Please reproduce exactly the line that contains "innovatieve herziening van" and every line after it through the end of the records below, adding nothing else.

Stored data entries:
——————
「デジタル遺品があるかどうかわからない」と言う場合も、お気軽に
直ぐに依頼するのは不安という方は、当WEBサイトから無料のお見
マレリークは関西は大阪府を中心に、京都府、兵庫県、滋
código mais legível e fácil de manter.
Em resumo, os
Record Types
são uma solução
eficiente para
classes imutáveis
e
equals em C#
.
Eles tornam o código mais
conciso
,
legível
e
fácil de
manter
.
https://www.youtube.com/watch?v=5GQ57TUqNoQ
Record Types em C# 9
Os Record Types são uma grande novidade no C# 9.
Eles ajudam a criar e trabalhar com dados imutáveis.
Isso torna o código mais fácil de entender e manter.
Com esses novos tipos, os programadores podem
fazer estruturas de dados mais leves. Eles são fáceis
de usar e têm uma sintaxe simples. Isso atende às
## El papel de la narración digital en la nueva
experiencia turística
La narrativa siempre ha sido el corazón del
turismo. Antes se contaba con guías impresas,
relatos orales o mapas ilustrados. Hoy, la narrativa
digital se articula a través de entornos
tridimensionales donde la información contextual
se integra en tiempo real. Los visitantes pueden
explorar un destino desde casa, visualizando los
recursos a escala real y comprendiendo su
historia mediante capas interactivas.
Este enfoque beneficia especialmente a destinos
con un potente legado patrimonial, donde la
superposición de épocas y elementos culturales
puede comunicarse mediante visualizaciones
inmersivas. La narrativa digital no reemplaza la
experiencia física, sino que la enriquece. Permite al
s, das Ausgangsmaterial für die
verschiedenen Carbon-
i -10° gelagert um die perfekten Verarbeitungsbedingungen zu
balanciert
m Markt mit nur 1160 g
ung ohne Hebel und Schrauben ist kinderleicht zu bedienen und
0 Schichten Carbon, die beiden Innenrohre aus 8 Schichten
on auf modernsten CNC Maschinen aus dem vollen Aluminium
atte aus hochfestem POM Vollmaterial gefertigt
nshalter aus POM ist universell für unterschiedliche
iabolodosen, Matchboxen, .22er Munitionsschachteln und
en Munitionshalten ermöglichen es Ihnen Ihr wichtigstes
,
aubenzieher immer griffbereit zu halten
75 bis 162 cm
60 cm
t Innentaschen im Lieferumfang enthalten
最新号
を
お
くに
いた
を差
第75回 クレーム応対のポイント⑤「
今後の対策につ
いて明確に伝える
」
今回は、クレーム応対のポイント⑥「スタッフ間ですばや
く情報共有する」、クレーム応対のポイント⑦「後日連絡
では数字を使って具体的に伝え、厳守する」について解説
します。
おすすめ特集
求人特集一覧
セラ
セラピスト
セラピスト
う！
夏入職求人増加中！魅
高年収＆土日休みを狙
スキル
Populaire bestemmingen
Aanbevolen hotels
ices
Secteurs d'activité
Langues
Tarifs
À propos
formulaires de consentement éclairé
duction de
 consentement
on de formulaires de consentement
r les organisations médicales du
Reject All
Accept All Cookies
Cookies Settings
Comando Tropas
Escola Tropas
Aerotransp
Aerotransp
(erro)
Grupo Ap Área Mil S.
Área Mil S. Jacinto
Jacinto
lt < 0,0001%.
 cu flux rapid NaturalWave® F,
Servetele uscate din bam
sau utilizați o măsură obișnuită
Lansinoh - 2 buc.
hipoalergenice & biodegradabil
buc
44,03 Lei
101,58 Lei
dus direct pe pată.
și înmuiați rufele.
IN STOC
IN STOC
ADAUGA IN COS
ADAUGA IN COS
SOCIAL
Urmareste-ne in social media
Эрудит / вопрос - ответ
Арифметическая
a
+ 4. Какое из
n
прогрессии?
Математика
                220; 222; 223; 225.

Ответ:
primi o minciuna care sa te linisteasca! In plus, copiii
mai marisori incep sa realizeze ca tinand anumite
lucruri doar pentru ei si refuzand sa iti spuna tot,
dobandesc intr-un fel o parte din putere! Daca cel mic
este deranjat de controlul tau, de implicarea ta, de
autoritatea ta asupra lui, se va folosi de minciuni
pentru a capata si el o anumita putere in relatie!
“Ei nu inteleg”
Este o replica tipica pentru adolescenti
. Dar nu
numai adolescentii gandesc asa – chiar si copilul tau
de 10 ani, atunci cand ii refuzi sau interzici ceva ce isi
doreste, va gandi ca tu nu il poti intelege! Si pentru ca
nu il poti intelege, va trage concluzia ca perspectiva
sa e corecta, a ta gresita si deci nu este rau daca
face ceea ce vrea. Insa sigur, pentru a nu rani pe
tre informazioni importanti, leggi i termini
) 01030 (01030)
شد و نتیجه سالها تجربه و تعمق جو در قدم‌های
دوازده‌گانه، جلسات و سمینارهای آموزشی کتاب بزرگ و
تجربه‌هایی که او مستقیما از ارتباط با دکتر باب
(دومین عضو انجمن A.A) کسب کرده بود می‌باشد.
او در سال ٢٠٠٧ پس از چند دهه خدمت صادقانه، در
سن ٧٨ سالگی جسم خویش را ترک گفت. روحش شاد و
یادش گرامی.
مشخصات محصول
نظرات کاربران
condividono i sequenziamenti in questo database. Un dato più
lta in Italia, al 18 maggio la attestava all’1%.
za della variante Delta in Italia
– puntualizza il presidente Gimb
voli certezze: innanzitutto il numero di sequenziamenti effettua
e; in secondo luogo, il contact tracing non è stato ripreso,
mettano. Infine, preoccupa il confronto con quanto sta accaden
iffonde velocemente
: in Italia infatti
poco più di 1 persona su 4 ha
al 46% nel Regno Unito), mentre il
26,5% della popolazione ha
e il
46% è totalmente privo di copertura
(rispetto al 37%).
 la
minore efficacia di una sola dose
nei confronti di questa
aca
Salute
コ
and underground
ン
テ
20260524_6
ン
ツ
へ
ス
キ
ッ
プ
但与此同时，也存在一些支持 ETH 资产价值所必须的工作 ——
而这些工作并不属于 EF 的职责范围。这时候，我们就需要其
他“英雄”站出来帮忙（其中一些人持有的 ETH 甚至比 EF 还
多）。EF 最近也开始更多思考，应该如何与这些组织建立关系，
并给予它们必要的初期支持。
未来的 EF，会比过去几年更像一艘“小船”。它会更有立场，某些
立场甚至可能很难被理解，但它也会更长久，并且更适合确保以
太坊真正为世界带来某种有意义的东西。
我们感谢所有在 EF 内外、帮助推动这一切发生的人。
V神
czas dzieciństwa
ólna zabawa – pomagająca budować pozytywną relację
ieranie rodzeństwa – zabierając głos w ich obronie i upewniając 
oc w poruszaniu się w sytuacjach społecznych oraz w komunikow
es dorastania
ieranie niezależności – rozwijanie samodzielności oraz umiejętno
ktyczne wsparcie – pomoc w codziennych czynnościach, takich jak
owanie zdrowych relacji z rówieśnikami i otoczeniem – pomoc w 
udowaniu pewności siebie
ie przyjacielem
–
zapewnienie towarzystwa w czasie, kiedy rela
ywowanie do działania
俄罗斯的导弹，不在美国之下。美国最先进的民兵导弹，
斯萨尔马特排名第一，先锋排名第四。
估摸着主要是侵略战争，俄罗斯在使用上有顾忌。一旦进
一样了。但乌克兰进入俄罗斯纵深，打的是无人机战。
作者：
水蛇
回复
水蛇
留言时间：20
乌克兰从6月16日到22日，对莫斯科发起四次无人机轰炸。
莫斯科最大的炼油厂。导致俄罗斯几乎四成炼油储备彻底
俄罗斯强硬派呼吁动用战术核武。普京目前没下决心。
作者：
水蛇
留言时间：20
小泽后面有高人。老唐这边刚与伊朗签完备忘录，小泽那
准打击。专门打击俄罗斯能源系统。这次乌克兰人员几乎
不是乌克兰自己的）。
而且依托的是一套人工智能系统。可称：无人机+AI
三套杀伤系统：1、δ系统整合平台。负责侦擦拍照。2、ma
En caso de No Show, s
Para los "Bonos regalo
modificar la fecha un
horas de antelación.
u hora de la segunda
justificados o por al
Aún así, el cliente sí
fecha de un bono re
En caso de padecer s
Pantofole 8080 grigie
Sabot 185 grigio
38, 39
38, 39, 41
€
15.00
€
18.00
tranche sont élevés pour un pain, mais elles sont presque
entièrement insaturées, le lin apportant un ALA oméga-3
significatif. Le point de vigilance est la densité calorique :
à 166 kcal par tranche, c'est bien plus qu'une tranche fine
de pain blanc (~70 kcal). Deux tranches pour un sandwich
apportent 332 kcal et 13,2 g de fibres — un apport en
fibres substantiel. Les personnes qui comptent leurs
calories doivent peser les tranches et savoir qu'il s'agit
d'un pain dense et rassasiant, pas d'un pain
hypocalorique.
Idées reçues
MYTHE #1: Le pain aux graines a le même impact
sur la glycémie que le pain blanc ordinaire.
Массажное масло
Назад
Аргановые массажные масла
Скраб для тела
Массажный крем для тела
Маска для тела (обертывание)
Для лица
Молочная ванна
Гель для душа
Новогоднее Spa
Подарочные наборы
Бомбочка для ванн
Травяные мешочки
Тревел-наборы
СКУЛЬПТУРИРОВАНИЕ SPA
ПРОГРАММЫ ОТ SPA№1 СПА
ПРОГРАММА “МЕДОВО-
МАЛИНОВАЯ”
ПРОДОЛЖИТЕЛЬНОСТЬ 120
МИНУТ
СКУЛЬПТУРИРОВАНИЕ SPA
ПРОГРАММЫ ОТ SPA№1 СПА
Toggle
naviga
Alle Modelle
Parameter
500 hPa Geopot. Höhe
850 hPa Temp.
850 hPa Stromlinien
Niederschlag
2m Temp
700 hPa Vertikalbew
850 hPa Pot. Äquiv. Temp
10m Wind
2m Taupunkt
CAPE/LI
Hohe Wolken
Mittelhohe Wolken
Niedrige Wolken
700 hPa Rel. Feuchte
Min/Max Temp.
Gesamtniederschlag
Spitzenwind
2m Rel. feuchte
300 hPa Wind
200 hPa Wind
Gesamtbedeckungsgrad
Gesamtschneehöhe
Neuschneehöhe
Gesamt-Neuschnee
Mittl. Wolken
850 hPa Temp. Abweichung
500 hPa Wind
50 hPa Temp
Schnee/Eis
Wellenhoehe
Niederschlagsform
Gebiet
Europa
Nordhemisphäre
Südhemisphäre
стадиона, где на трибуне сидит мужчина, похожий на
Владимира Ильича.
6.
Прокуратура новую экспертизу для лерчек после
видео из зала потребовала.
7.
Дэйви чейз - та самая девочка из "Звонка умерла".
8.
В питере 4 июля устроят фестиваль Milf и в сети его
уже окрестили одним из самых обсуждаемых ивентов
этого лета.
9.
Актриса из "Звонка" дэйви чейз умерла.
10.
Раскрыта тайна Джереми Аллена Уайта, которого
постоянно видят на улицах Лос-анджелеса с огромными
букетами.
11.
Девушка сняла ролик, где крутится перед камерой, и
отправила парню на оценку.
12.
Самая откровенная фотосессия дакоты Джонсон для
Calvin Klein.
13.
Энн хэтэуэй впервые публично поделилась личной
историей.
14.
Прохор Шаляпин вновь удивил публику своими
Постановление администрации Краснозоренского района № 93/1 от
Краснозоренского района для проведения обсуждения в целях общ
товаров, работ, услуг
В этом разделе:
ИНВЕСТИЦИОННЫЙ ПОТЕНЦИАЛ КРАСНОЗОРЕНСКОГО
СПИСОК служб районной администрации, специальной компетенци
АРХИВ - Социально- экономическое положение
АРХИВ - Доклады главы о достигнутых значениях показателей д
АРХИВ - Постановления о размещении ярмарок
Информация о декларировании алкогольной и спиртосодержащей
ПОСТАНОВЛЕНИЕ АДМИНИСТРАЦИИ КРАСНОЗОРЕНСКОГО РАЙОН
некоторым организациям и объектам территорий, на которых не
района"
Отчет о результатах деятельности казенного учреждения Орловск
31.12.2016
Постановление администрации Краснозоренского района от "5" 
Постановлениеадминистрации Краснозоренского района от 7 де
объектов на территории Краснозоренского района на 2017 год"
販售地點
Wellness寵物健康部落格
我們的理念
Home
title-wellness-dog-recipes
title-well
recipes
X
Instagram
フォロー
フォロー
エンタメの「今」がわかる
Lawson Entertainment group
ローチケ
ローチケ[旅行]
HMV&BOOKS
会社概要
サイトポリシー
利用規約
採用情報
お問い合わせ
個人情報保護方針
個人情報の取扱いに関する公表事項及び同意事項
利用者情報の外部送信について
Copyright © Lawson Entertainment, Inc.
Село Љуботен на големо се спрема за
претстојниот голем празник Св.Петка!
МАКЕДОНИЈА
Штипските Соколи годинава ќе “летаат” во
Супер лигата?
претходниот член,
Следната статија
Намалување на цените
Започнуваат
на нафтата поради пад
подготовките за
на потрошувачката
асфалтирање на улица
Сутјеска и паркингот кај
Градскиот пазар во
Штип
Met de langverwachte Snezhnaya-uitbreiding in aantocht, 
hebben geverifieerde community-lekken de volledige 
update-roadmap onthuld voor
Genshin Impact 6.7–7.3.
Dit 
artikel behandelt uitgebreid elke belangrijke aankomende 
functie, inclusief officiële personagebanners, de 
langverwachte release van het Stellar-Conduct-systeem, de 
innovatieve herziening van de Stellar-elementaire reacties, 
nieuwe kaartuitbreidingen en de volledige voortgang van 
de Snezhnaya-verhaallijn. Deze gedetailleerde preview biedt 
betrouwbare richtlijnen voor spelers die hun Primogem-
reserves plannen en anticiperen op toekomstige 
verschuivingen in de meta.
——————
■ Answer space ■
innovatieve herziening van de Stellar-elementaire reacties, 
nieuwe kaartuitbreidingen en de volledige voortgang van 
de Snezhnaya-verhaallijn. Deze gedetailleerde preview biedt 
betrouwbare richtlijnen voor spelers die hun Primogem-
reserves plannen en anticiperen op toekomstige 
verschuivingen in de meta.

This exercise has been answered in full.